Last spring, Stafford hired aging studies major and writing minor Reina Argueza ’10 as an intern. Stafford was looking for someone whose “responsibilities included talking to the writers to working with the person who designs the covers.” She did that, she says, and more: from editing manuscripts to working on layout to organizing the chapbook contest.
With eight books of poems published in less than two years (one, How We Are Now, is a poetry and photography collaboration), what’s up next for Split Oak?
“A vampire novel,” Stafford tells me with a laugh, as well as a more serious memoir from a current death-row inmate in San Quentin Prison. And, of course, more poetry.
IC writing professor Catherine Taylor sits in the front room of her home in Ithaca, with stacks of books in every corner. Her cats bat at the folded pages as she edits the newest manuscript for Essay Press. Essay Press has no formal office -- it is based out of the editors' homes in Ithaca and Chicago.
As a nonprofit, Essay Press strives to sustain business through grants, donations, and university funding from Ithaca and beyond to ensure that their authors have a venue for publication.
Taylor, IC lecturer Stephen Cope, and Northwestern University artist-in-residence Eula Biss edit and publish unique and socially aware essays that are usually too long for magazines and journals but too short for traditional book publishers. Thanks to Essay Press, each essay becomes a stand-alone book.
Like Split Oak, Essay Press also offers hands-on internship opportunities to Ithaca students. As an intern in spring 2009, I got to see what it takes to produce a book, from editing the manuscript to promoting the published copy.
I worked on The Age of Virtual Reproduction, an experimental text by Spring Ulmer which managed to synthesize such disparate topics as genocide, eating disorders, and autism. My favorite part of the internship was getting to really immerse myself in the manuscript and make line edits for the author to consider. The book was published last fall and has already appeared on university syllabuses.
Essay Press’s internships aren’t just for writing majors like me.
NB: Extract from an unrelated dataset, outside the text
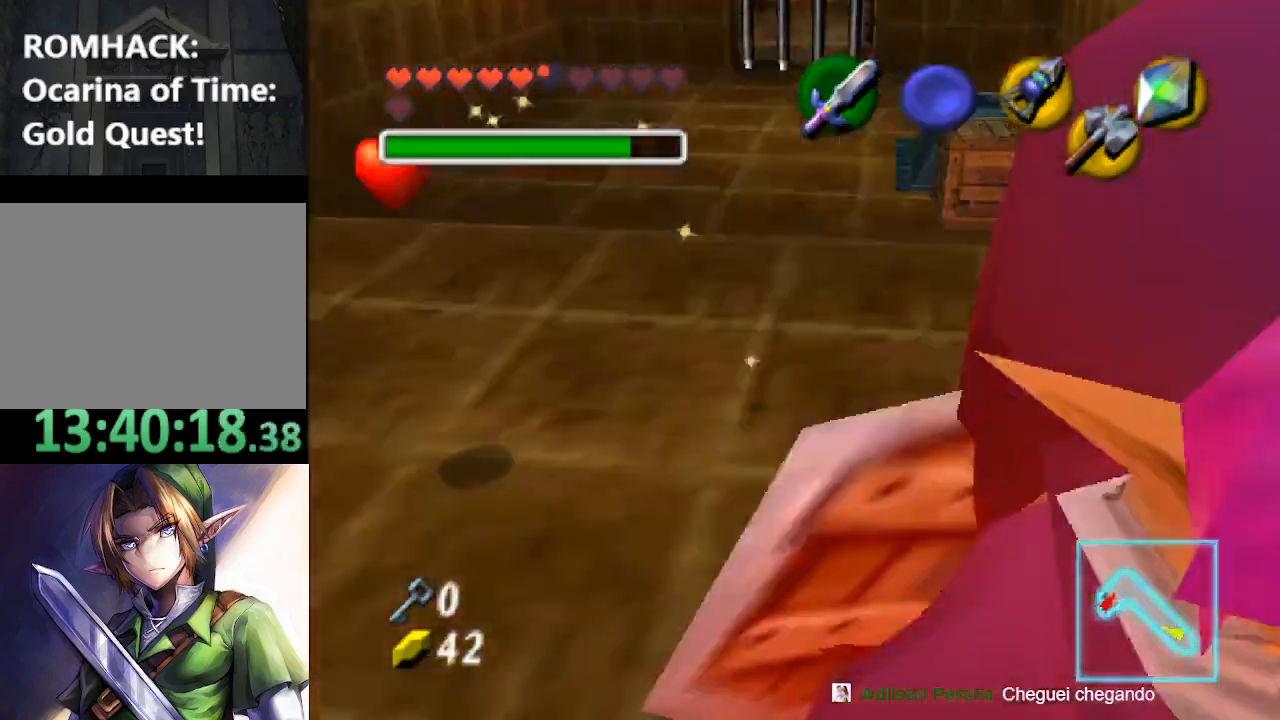
{"buttons": ["Y"], "left_stick": "up", "right_stick": "center", "events": [[100, "X", "up"], [167, "left_stick", "up-left"], [267, "Y", "down"], [300, "left_stick", "down-left"], [400, "Y", "up"], [467, "Y", "down"], [467, "left_stick", "up"]]}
Some students have handled book orders, kept business records, and used accounting software to track Essay Press’s finances. Other students have researched and written grant proposals to attain funding from a range of corporate, educational, and federal sources. One intern completely redesigned the Essay Press website.
The internship for me was pivotal: I found my passion. I have collected books all my life and am an avid reader, but it was my time at Essay Press that made me realize I wanted to really make books my life and to go into the publishing industry.